#### YOUR INSTRUCTIONS
Rewrite every line of the records below as a JSON list of strings, with one string per line and blank lines omitted.
*-*-*
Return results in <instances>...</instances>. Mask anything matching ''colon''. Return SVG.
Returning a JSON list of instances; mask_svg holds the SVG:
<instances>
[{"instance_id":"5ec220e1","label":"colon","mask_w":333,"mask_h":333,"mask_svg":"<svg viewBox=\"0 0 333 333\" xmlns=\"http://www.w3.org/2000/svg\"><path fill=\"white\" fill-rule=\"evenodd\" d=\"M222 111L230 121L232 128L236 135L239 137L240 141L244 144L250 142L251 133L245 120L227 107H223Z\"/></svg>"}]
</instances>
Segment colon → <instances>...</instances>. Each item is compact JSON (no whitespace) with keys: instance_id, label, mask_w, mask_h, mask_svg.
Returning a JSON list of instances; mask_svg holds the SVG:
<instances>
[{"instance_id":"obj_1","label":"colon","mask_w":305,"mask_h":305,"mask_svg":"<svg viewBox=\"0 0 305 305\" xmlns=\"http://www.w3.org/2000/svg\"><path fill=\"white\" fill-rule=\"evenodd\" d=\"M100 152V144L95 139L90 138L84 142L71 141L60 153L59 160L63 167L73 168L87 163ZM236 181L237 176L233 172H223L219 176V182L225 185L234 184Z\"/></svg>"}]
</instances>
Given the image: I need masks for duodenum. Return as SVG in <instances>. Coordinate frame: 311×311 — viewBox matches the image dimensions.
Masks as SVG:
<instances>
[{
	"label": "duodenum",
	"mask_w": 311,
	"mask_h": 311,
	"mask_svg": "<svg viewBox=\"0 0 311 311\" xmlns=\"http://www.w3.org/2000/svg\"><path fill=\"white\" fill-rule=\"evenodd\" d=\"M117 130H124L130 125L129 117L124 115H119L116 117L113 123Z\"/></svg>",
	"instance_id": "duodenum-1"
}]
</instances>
*-*-*
#### THE SOLUTION
[
  "Return results in <instances>...</instances>. Mask anything matching ''colon''. Return SVG.",
  "Returning a JSON list of instances; mask_svg holds the SVG:",
  "<instances>",
  "[{\"instance_id\":\"5ec220e1\",\"label\":\"colon\",\"mask_w\":333,\"mask_h\":333,\"mask_svg\":\"<svg viewBox=\\\"0 0 333 333\\\" xmlns=\\\"http://www.w3.org/2000/svg\\\"><path fill=\\\"white\\\" fill-rule=\\\"evenodd\\\" d=\\\"M222 111L230 121L232 128L236 135L239 137L240 141L244 144L250 142L251 133L245 120L227 107H223Z\\\"/></svg>\"}]",
  "</instances>",
  "Segment colon → <instances>...</instances>. Each item is compact JSON (no whitespace) with keys: instance_id, label, mask_w, mask_h, mask_svg.",
  "Returning a JSON list of instances; mask_svg holds the SVG:",
  "<instances>",
  "[{\"instance_id\":\"obj_1\",\"label\":\"colon\",\"mask_w\":305,\"mask_h\":305,\"mask_svg\":\"<svg viewBox=\\\"0 0 305 305\\\" xmlns=\\\"http://www.w3.org/2000/svg\\\"><path fill=\\\"white\\\" fill-rule=\\\"evenodd\\\" d=\\\"M100 152V144L95 139L90 138L84 142L71 141L60 153L59 160L63 167L73 168L87 163ZM236 181L237 176L233 172H223L219 176V182L225 185L234 184Z\\\"/></svg>\"}]",
  "</instances>",
  "Given the image: I need masks for duodenum. Return as SVG in <instances>. Coordinate frame: 311×311 — viewBox matches the image dimensions.",
  "Masks as SVG:",
  "<instances>",
  "[{",
  "\t\"label\": \"duodenum\",",
  "\t\"mask_w\": 311,",
  "\t\"mask_h\": 311,",
  "\t\"mask_svg\": \"<svg viewBox=\\\"0 0 311 311\\\" xmlns=\\\"http://www.w3.org/2000/svg\\\"><path fill=\\\"white\\\" fill-rule=\\\"evenodd\\\" d=\\\"M117 130H124L130 125L129 117L124 115H119L116 117L113 123Z\\\"/></svg>\",",
  "\t\"instance_id\": \"duodenum-1\"",
  "}]",
  "</instances>"
]